→ WHAT NEEDS TO BE DONE
Answer from the buy-versus-rent text below:
(a) How much cheaper is it to buy than to rent in Detroit?
(b) Which market is 12.2 percent cheaper to rent than to buy?
(c) What percentage is given for Honolulu?

** TEXT EXCERPT follows **

Below are the 10 markets where the greatest percentage savings come from buying vs. renting according to Trulia for 2019:

Detroit: -48.9 percent (it’s 48.9 percent cheaper to buy here than to rent)

Baton Rouge, LA: -47.6 percent

Columbia, SC: -45.5 percent

New Orleans: -44.5 percent

West Palm Beach, FL: -43.5 percent

Greenville, SC: -43.4 percent

Charleston, SC: -42.8 percent

Philadelphia, PA: -42.6 percent

Cape Coral-Fort Myers, FL: -42.4 percent

North Port-Sarasota, FL: -42.1 percent

And below are the 10 markets where the percentage savings from buying vs. renting are the smallest according to Trulia for 2019:

San Jose, California: +12.2 percent (it’s 12.2 percent cheaper to rent here than to buy)

San Francisco: +5.8 percent (5.8 percent cheaper to rent)

Honolulu: -2 percent (2 percent cheaper to buy)

** End of TEXT EXCERPT **
** THE DATA follows **

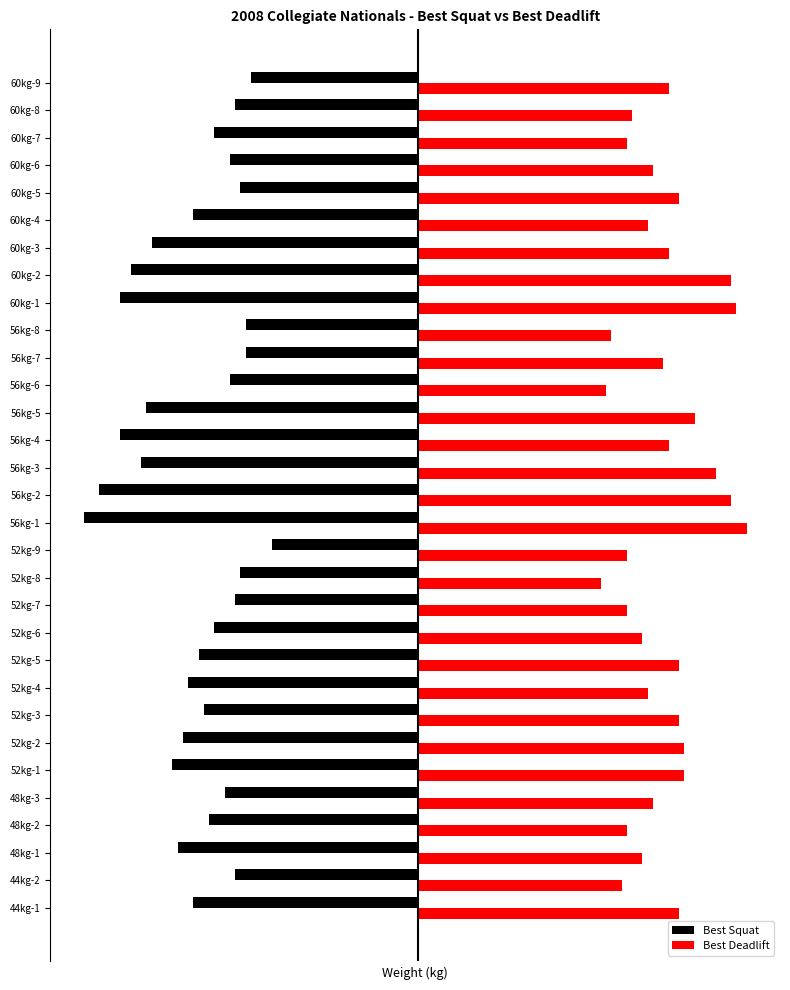

What are all the series names shown in the legend?

Best Squat, Best Deadlift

** End of THE DATA **

→ TASK RESPONSE
(a) 48.9 percent cheaper.
(b) San Jose, California.
(c) -2 percent, meaning it is 2 percent cheaper to buy.